When the city shut down, Mitchell was working on numerous projects. “Everything was canceled,” he says. “I have no idea when they’ll come back. A year? Six months? Unfortunately I think our sector will be one of the last to come back fully.”

For now, though, Mitchell feels busy with his unpaid gig. “Broadway’s closed, but someone’s still singing on Broadway!” he quips.

A small crowd gathers in Manhattan’s Upper West Side to hear stage star Brian Stokes Mitchell sing “The Impossible Dream” from his apartment window, Monday, April 27, 2020, in New York. Weeks after recovering from the coronavirus, the admired actor and singer opens his window overlooking Broadway each evening to serenade a crowd with his signature song from “Man of La Mancha.” (AP Photo/Mark Lennihan)

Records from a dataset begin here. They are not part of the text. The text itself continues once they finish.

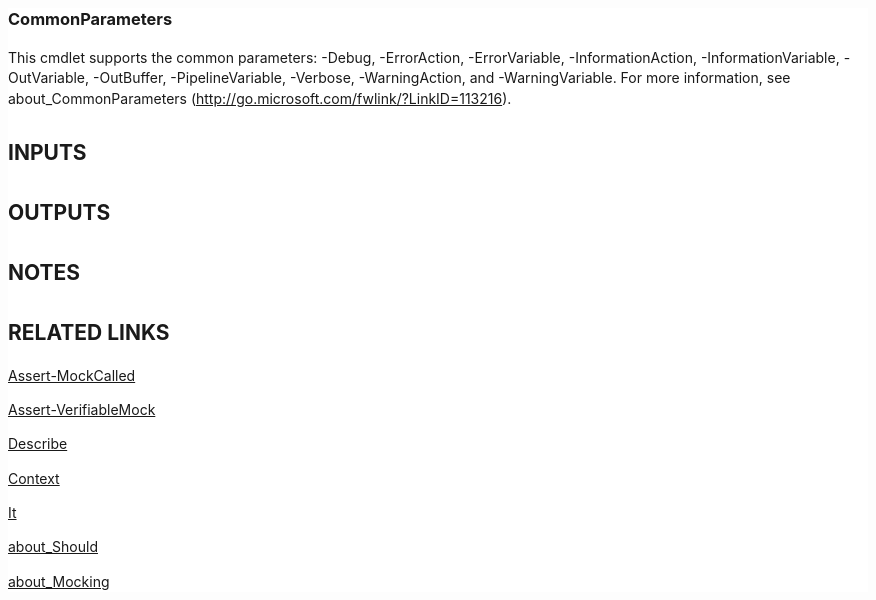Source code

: ### CommonParameters

This cmdlet supports the common parameters: -Debug, -ErrorAction, -ErrorVariable, -InformationAction, -InformationVariable, -OutVariable, -OutBuffer, -PipelineVariable, -Verbose, -WarningAction, and -WarningVariable.
For more information, see about_CommonParameters (http://go.microsoft.com/fwlink/?LinkID=113216).

## INPUTS

## OUTPUTS

## NOTES

## RELATED LINKS

[Assert-MockCalled](Assert-MockCalled.md)

[Assert-VerifiableMock](Assert-VerifiableMock.md)

[Describe](Describe.md)

[Context](Context.md)

[It](It.md)

[about_Should](about_Should.md)

[about_Mocking](about_Mocking.md)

His performance ends with a flourish: “And the world will be better for this, that one man, scorned and covered with scars, still strove, with his last ounce of courage, to reach the unreachable star!”

Mitchell, though, adapts the lyrics to squeeze in words like “one first responder and health-care worker.” The audience cheers.

“It’s three minutes,” says onlooker Sari Rubin, “of me remembering that there’s good in the world.”